=== Exercício 1 ===
Liste todos os nomes de pessoas, de clubes e de cidades que aparecem no texto sobre a demissão de Aluísio Moraes, na ordem em que surgem pela primeira vez.
=== Exercício 2 ===
Por favor, dê continuidade ao texto sobre a demissão de Aluísio Moraes, começando logo após a última frase.
── Texto de origem ──
Se a contratação de Aluísio Moraes ainda em 2015 garantiu a Beto Santos uma saraivada de críticas, a decisão de o demitir quando nada ainda está perdido deve ser exaltada, não pela demissão em si, mas pelo momento em que ocorreu.
Quando confirmada a saída de Aluísio, o presidente do América se encontrava no exterior, onde ainda permanece. Em outras épocas, nada seria resolvido até que o presidente do América chegasse a Natal. Beto preferiu antecipar a possibilidade da demissão durante a semana, antes mesmo do jogo contra o Globo, e a palavra final foi dada sem sua presença física em Natal.
Se fosse mantida a lógica das gestões anteriores, Aluísio Moraes só seria demitido na segunda-feira, 22/02, data do retorno de Beto Santos a Natal, após 2 rodadas da Copa do Nordeste e a rodada decisiva para a final do 1.° turno do Estadual.
───
── Registros fornecidos ──
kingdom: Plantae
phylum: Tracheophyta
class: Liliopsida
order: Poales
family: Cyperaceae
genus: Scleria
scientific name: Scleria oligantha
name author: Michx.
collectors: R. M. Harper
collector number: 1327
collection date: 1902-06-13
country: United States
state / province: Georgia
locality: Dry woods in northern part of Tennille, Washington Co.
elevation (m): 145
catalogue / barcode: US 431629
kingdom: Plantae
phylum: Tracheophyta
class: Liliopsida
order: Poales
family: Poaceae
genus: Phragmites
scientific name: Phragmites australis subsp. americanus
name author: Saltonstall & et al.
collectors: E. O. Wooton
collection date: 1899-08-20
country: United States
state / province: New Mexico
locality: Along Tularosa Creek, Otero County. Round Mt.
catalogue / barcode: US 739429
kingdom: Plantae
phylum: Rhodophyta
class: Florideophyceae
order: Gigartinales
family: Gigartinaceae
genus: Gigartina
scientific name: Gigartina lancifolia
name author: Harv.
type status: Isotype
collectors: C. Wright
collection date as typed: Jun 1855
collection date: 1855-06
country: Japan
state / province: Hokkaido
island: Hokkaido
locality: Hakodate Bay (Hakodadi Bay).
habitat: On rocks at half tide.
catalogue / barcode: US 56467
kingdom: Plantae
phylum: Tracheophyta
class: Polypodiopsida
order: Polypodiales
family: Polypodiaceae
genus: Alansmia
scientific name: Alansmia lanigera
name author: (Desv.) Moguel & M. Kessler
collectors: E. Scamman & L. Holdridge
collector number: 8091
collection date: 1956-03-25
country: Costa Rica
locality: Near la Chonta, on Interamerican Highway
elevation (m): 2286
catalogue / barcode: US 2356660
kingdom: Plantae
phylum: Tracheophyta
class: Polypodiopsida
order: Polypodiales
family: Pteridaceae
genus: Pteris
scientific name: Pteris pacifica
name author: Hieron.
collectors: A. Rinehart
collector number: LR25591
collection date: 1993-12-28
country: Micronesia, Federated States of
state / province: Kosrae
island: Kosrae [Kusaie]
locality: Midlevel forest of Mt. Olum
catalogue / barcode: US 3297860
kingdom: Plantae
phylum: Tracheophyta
───
=== Resultado do exercício 1 ===
- Aluísio Moraes
- Beto Santos
- América
- Natal
- Globo

=== Resultado do exercício 2 ===
Não sou a favor da saída de treinador com poucas partidas disputadas. Entretanto, a vinda de Aluísio esbarrou em muita rejeição da torcida e já ameaçava o desempenho do time como um todo diante de tanta pressão. A chegada do competente Guilherme Macuglia deve dar um novo gás para que mais torcedores compareçam à Arena das Dunas nesta terça às 21h30. Na pior das hipóteses, o América garantiu um decorrer de jogo mais tranquilo, sem muitos apupos.
Aplausos para o timing de Beto Santos.